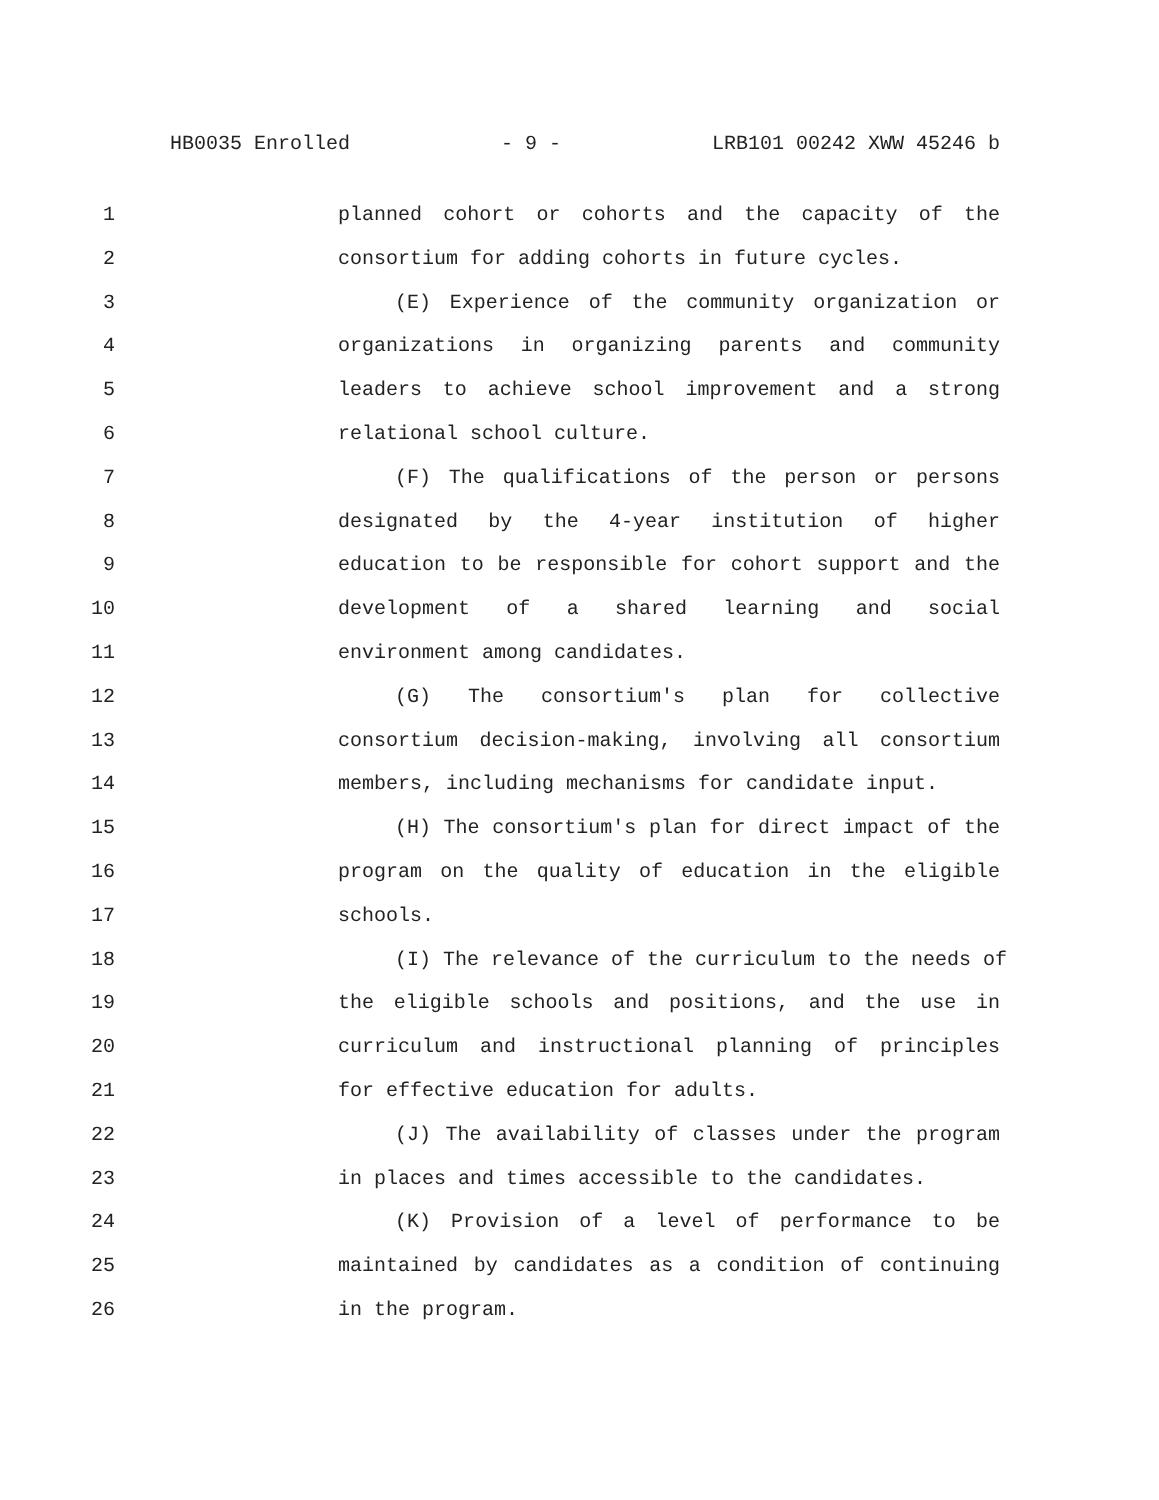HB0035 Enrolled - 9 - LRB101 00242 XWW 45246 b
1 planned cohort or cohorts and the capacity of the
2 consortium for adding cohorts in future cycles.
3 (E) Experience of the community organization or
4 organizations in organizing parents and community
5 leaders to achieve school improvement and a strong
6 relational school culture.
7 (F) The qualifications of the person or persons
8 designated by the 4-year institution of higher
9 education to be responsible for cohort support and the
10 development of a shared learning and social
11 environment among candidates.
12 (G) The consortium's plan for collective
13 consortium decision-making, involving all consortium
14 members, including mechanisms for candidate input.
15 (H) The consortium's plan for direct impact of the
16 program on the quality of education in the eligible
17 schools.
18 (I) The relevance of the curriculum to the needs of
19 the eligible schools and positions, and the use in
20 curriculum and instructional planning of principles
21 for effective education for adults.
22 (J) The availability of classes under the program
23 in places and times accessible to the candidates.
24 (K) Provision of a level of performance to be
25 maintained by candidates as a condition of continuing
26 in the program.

——————————

## Action item
Everything in the records above should be printed again exactly, except the pictures.

## Answer
HB0035 Enrolled - 9 - LRB101 00242 XWW 45246 b
1 planned cohort or cohorts and the capacity of the
2 consortium for adding cohorts in future cycles.
3 (E) Experience of the community organization or
4 organizations in organizing parents and community
5 leaders to achieve school improvement and a strong
6 relational school culture.
7 (F) The qualifications of the person or persons
8 designated by the 4-year institution of higher
9 education to be responsible for cohort support and the
10 development of a shared learning and social
11 environment among candidates.
12 (G) The consortium's plan for collective
13 consortium decision-making, involving all consortium
14 members, including mechanisms for candidate input.
15 (H) The consortium's plan for direct impact of the
16 program on the quality of education in the eligible
17 schools.
18 (I) The relevance of the curriculum to the needs of
19 the eligible schools and positions, and the use in
20 curriculum and instructional planning of principles
21 for effective education for adults.
22 (J) The availability of classes under the program
23 in places and times accessible to the candidates.
24 (K) Provision of a level of performance to be
25 maintained by candidates as a condition of continuing
26 in the program.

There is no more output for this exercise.